14 DAY TRIAL // While today's technology is made up of a variety of device and component classes, each aimed at a specific set of tasks, what they have in common is their use of silicon-based field-effect transistors (FETs). So far, silicon has been central to computing because of its very high carrier mobility, However, IBM Research has been striving to implement a new type of FETs based on graphene, which has an even higher carrier mobility.
IBM previously reported that it was successful in lowering the noise level of graphene FETs through the use of a bi-layer architecture. However, it was unable to insulate the graphene channel from its high-k grade dielectric with a polymer. Nevertheless, a more recent advancement enabled the researchers to use a dual-gate by-layer architecture to achieve this effect, thus setting the stage for graphene-based FETs that can match or, eventually, outmatch complementary metal oxide semiconductors.
While the carrier mobility of graphene is high, transistors based on it have, until recently, been suffering from a very low on-off ratio.
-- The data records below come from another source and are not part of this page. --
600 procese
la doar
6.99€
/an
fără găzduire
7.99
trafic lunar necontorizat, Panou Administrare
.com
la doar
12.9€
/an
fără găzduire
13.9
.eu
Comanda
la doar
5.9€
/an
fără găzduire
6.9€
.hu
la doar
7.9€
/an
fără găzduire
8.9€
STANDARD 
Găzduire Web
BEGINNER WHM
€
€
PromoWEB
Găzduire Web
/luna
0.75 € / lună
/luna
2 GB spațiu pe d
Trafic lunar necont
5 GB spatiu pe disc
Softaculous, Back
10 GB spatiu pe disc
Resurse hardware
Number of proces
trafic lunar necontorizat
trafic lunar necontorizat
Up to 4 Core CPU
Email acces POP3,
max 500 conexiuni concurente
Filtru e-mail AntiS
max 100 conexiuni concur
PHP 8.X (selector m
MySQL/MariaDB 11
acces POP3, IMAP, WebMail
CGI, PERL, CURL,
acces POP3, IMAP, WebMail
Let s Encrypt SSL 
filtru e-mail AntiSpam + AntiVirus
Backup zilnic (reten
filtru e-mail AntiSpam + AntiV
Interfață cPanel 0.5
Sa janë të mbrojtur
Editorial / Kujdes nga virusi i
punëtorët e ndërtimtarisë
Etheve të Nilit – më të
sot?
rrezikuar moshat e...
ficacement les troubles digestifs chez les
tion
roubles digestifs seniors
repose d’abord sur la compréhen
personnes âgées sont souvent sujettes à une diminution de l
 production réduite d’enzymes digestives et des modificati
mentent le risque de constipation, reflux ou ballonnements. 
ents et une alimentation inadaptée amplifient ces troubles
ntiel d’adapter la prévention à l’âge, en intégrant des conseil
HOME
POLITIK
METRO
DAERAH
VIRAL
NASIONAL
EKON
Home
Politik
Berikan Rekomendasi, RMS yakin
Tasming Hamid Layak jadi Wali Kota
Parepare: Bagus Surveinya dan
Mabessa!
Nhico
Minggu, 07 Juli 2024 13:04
This was caused by the graphene's lack of band gap. What IBM succeeded in doing was open up this bandgap, even enabling an on-off current ratio of around 100 at room temperature, with 2,000 when the device was cooled.
"Graphene doesn't naturally have a bandgap, which is necessary for most electronic applications," said IBM Fellow Phaedon Avouris, who oversees the company's carbon-based materials efforts. "But now we can report tunable electrical bandgaps of up to 130meV for our bi-layer graphene FETs. And larger bandgaps are certainly feasible."
Avouris added that this breakthrough opened up numerous possibilities for graphene to be used in fields such as optoelectronics and digital electronics. The next step will be to scale down the thickness of the insulating layers so as to bring about higher electric fields. The research will be focused on further opening the band gap in order to improve graphene FET current ratios.